Cooling water was supplied for 30 minutes and then stopped. The vacuum pump 11 was continuously operated, and the degree of vacuum on the secondary side was maintained at about 5 to 10 Torr.

[0027]

The pervaporation membrane separation device and the method for stopping the operation thereof according to the present invention can be implemented by a relatively simple operation.
Moreover, swelling of the separation membrane can be prevented. It is especially useful for short-term shutdown.

[Brief description of drawings]

FIG. 1 is a schematic view of an apparatus for explaining one embodiment of the present invention.

FIG. 2 is a schematic view of an apparatus for explaining another aspect of the present invention.

FIG. 3 is a schematic view of an apparatus for explaining yet another aspect of the present invention.

[Explanation of symbols]

 1: undiluted solution supply part 2: solution delivery pump 3: heater 4: valve 5: supply line 6: permeation vaporization membrane module 7: valve 8: non-permeate extraction line 9: permeation component extraction line 10: condenser 11: vacuum Pump 12: Condensate discharge pump 13: Condensate discharge line 14: Non-condensate discharge line 15: Refrigerant supply source 16: Valve 17: Cooling jacket 18: Refrigerant supply line 19: Refrigerant discharge line 20: Non-permeate discharge line Check valve 21: Supply line back pressure valve 22: Refrigerant outlet line back pressure valve

 ─────────────────────────────────────────────────── ─── Continuation of the front page (72) Moriyoshi Kudo Inventor Moriyoshi Kudo 370 Enzo, Chigasaki City, Kanagawa Mitsubishi Kasei Engineering Co., Ltd. Shonan Technology Center (72) Inventor Yuji Tanaka 4-2-1-12 Sendagaya, Shibuya-ku, Tokyo Ryosei Engineering Co., Ltd.

Claims (6)

[Claims] 1. A pervaporation membrane separation device in which a liquid mixture to be separated is brought into contact with a pervaporation membrane to selectively permeate and separate the liquid component, and a function of cooling the liquid in contact with the membrane when the operation is stopped.

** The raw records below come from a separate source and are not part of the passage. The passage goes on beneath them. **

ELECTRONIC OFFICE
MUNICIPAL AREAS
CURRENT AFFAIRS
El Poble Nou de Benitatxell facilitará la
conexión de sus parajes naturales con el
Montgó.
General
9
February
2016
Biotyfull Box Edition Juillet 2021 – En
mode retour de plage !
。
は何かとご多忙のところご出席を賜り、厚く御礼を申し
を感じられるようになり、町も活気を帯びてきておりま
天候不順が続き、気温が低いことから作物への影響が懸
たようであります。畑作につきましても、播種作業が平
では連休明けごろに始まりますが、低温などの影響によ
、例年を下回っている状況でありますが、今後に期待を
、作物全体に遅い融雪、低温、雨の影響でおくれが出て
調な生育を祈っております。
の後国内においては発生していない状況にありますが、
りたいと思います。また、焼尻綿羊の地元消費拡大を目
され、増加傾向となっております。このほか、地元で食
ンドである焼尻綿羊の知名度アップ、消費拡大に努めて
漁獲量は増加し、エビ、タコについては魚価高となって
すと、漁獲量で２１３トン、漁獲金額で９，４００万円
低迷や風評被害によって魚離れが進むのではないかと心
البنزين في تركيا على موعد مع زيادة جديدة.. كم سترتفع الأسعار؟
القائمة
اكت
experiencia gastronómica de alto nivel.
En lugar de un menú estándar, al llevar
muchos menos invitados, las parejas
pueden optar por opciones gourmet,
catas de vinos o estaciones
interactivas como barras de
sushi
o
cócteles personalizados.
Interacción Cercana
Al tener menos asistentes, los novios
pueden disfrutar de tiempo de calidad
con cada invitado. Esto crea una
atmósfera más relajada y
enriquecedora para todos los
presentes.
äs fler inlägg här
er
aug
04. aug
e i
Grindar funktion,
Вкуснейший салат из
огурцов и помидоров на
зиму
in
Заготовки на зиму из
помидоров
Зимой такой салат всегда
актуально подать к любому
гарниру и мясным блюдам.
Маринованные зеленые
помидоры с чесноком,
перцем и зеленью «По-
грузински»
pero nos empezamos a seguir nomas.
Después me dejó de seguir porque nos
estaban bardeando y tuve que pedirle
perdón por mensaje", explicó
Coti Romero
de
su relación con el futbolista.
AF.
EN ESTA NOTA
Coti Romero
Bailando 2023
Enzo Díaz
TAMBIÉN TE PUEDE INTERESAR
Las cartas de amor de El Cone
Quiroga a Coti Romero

A pervaporative membrane separation device, comprising: 2. A membrane module having a cooling jacket for cooling the liquid in contact with the membrane is provided around the module can, and has a function of cooling the liquid in contact with the membrane by passing a refrigerant through the cooling jacket when the operation is stopped. The pervaporation membrane separation device according to claim 1, characterized in that it has. 3. The pervaporative membrane separation device according to claim 2, wherein a back pressure valve is provided in the refrigerant outlet pipe of the cooling jacket. 4. A back pressure valve is provided in a pipe for supplying a liquid mixture to a pervaporation membrane module, and a check valve is provided in a pipe connected to a liquid side (primary side) outlet of the pervaporation membrane module. The pervaporation membrane separation device according to any one of claims 1 to 3, characterized in that. 5. A membrane module used in the pervaporation membrane separation device according to claim 1, wherein a cooling jacket for cooling the liquid in contact with the membrane is provided around the membrane module can body. The feature is a pervaporation membrane module. 6. The operation of the pervaporation membrane separation device according to claim 1, wherein when the operation is stopped, the liquid in contact with the membrane is cooled without draining the stock solution on the supply side of the pervaporation membrane module and the permeation membrane module A method for stopping operation of a pervaporation membrane separation device, characterized in that the supply liquid is warmed while maintaining the vacuum on the permeate side when the operation is restarted while maintaining the vacuum on the permeate side.